Das erwachsene Männchen wurde am 1. November auf den Sanddünen von Ocean Beach in der Stadt Denmark im gemässigten Südwesten Australiens gefunden – etwa 3’500 Kilometer nördlich der eisigen Gewässer vor der antarktischen Küste, so die Regierung des Bundesstaates Western Australia.
Er wurde am Mittwoch von einem Boot des Parks and Wildlife Service freigelassen.
Wildtierpflegerin päppelt Gus auf
Das Boot war von der südlichsten Stadt des Bundesstaates, Albany, mehrere Stunden unterwegs, bevor der Pinguin in das Südpolarmeer entlassen wurde.

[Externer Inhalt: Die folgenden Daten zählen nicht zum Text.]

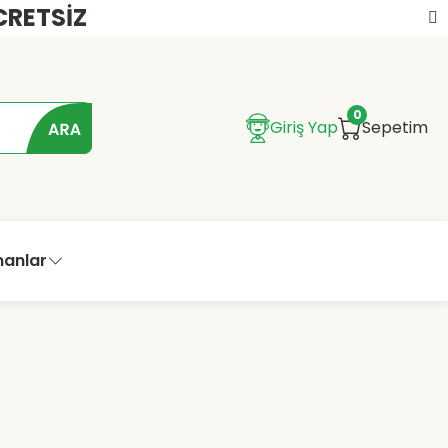
CRETSİZ
0
Giriş Yap
Sepetim
manlar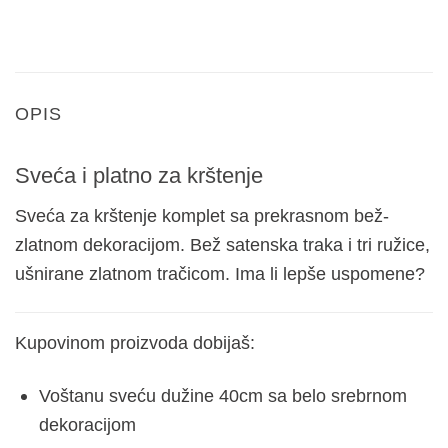
OPIS
Sveća i platno za krštenje
Sveća za krštenje komplet sa prekrasnom bež-
zlatnom dekoracijom. Bež satenska traka i tri ružice,
ušnirane zlatnom tračicom. Ima li lepše uspomene?
Kupovinom proizvoda dobijaš:
Voštanu sveću dužine 40cm sa belo srebrnom
dekoracijom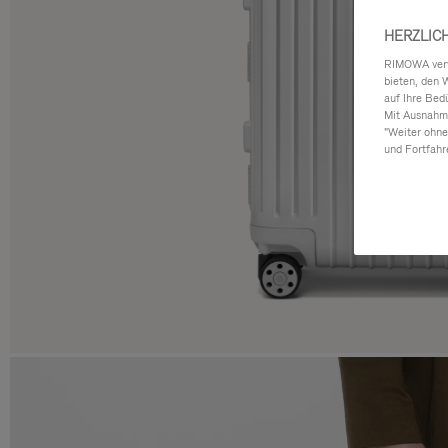
HERZLIC
RIMOWA verwe
bieten, den 
auf Ihre Bed
Mit Ausnahme
"Weiter ohne
und Fortfahr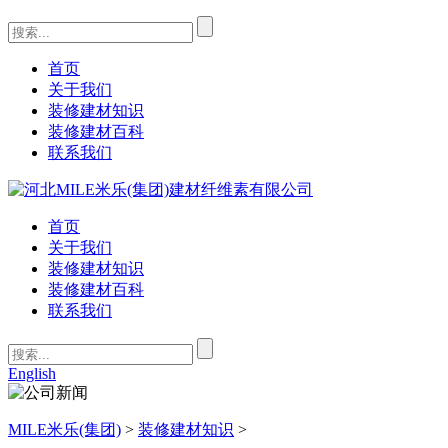
首页
关于我们
装修建材知识
装修建材百科
联系我们
首页
关于我们
装修建材知识
装修建材百科
联系我们
English
MILE米乐(集团)
>
装修建材知识
>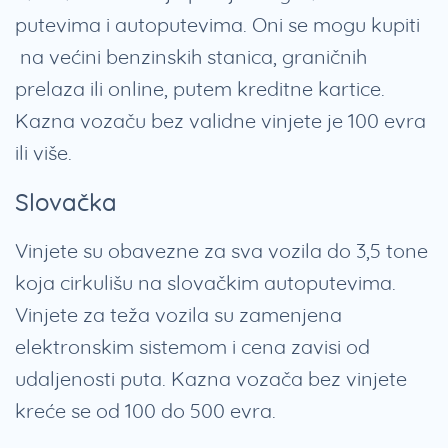
putevima i autoputevima. Oni se mogu kupiti
na većini benzinskih stanica, graničnih
prelaza ili online, putem kreditne kartice.
Kazna vozaču bez validne vinjete je 100 evra
ili više.
Slovačka
Vinjete su obavezne za sva vozila do 3,5 tone
koja cirkulišu na slovačkim autoputevima.
Vinjete za teža vozila su zamenjena
elektronskim sistemom i cena zavisi od
udaljenosti puta. Kazna vozača bez vinjete
kreće se od 100 do 500 evra.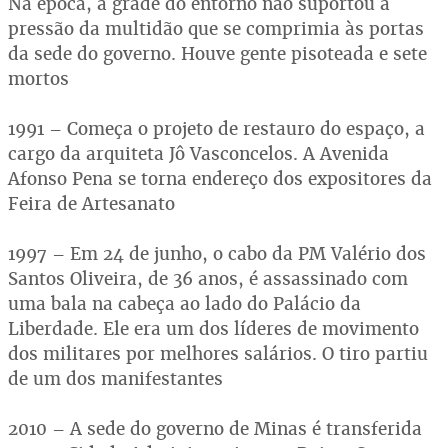
Na época, a grade do entorno não suportou a
pressão da multidão que se comprimia às portas
da sede do governo. Houve gente pisoteada e sete
mortos
1991 – Começa o projeto de restauro do espaço, a
cargo da arquiteta Jô Vasconcelos. A Avenida
Afonso Pena se torna endereço dos expositores da
Feira de Artesanato
1997 – Em 24 de junho, o cabo da PM Valério dos
Santos Oliveira, de 36 anos, é assassinado com
uma bala na cabeça ao lado do Palácio da
Liberdade. Ele era um dos líderes de movimento
dos militares por melhores salários. O tiro partiu
de um dos manifestantes
2010 – A sede do governo de Minas é transferida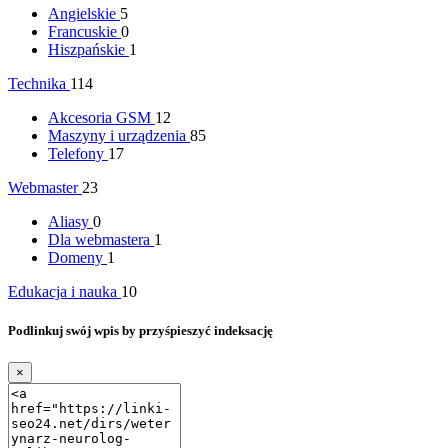
Angielskie
5
Francuskie
0
Hiszpańskie
1
Technika
114
Akcesoria GSM
12
Maszyny i urządzenia
85
Telefony
17
Webmaster
23
Aliasy
0
Dla webmastera
1
Domeny
1
Edukacja i nauka
10
Podlinkuj swój wpis by przyśpieszyć indeksację
×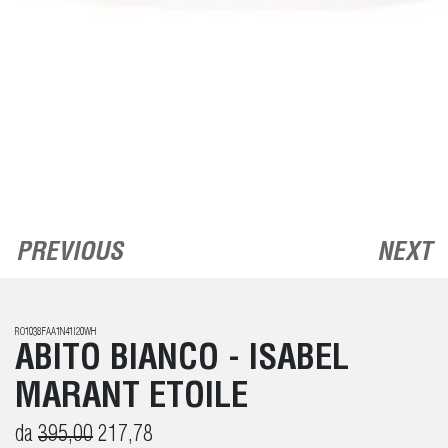
PREVIOUS
NEXT
RO1038FAA1N41I20WH
ABITO BIANCO - ISABEL
MARANT ETOILE
da
395,00
217,78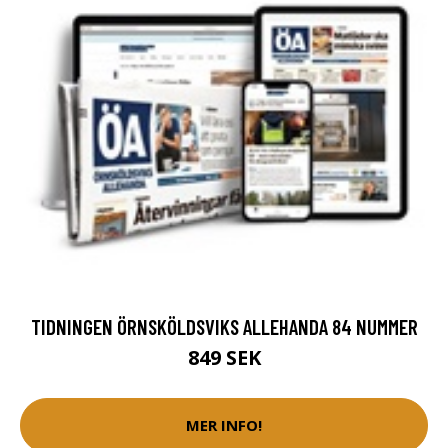
TIDNINGEN ÖRNSKÖLDSVIKS ALLEHANDA 84 NUMMER
849 SEK
MER INFO!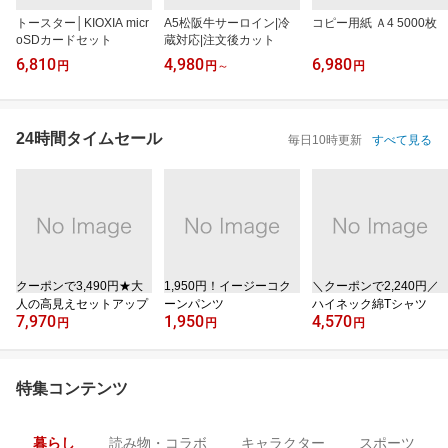
トースター│KIOXIA micr
A5松阪牛サーロイン|冷
コピー用紙 Ａ4 5000枚
oSDカードセット
蔵対応|注文後カット
6,810
4,980
6,980
円
円
～
円
24時間タイムセール
毎日10時更新
すべて見る
クーポンで3,490円★大
1,950円！イージーコク
＼クーポンで2,240円／
人の高見えセットアップ
ーンパンツ
ハイネック綿Tシャツ
7,970
1,950
4,570
円
円
円
特集コンテンツ
暮らし
読み物・コラボ
キャラクター
スポーツ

Der Pinguin wurde von der registrierten Wildtierpflegerin Carol Biddulph betreut, die ihn nach dem ersten römischen Kaiser Augustus Gus nannte.
«Ich wusste wirklich nicht, ob er es überhaupt schaffen würde, weil er so unterernährt war», sagte Biddulph in einem Video, das vor der Freilassung des Vogels aufgenommen und von der Regierung am Freitag veröffentlicht wurde. «Ich werde Gus vermissen. Es waren ein paar unglaubliche Wochen, die ich nicht missen möchte», fügte sie hinzu.
Biddulph sagte, sie habe bei der Pflege anderer Arten von einsamen Pinguinen die Erfahrung gemacht, dass Spiegel ein wichtiger Teil ihrer Rehabilitation seien, da sie ihnen ein Gefühl der Geborgenheit vermittelten.
«Er liebt seinen grossen Spiegel über alles, und ich glaube, das war entscheidend für sein Wohlbefinden. Es sind gesellige Vögel, und er steht die meiste Zeit neben dem Spiegel», sagte sie.
Grösste Pinguinart erstmals in Australien
Gus hat in ihrer Obhut an Gewicht zugelegt, von 21,3 Kilogramm, als er gefunden wurde, auf 24,7 Kilogramm. Er ist 1 Meter gross. Ein gesunder männlicher Kaiserpinguin kann mehr als 45 Kilogramm wiegen.
Die grösste Pinguinart wurde noch nie in Australien gesehen, sagte Belinda Cannell, wissenschaftliche Mitarbeiterin an der University of Western Australia, obwohl einige Exemplare Neuseeland erreicht hatten, das fast ganz im Süden liegt.
Die Regierung erklärte, dass es angesichts des nahenden Sommers auf der Südhalbkugel von entscheidender Bedeutung gewesen sei, Gus in den Ozean zurückzubringen, wo er sich thermoregulieren konnte.
Kaiserpinguine sind dafür bekannt, dass sie auf ihrer bis zu einem Monat dauernden Futtersuche bis zu 1’600 Kilometer zurücklegen, so die Regierung.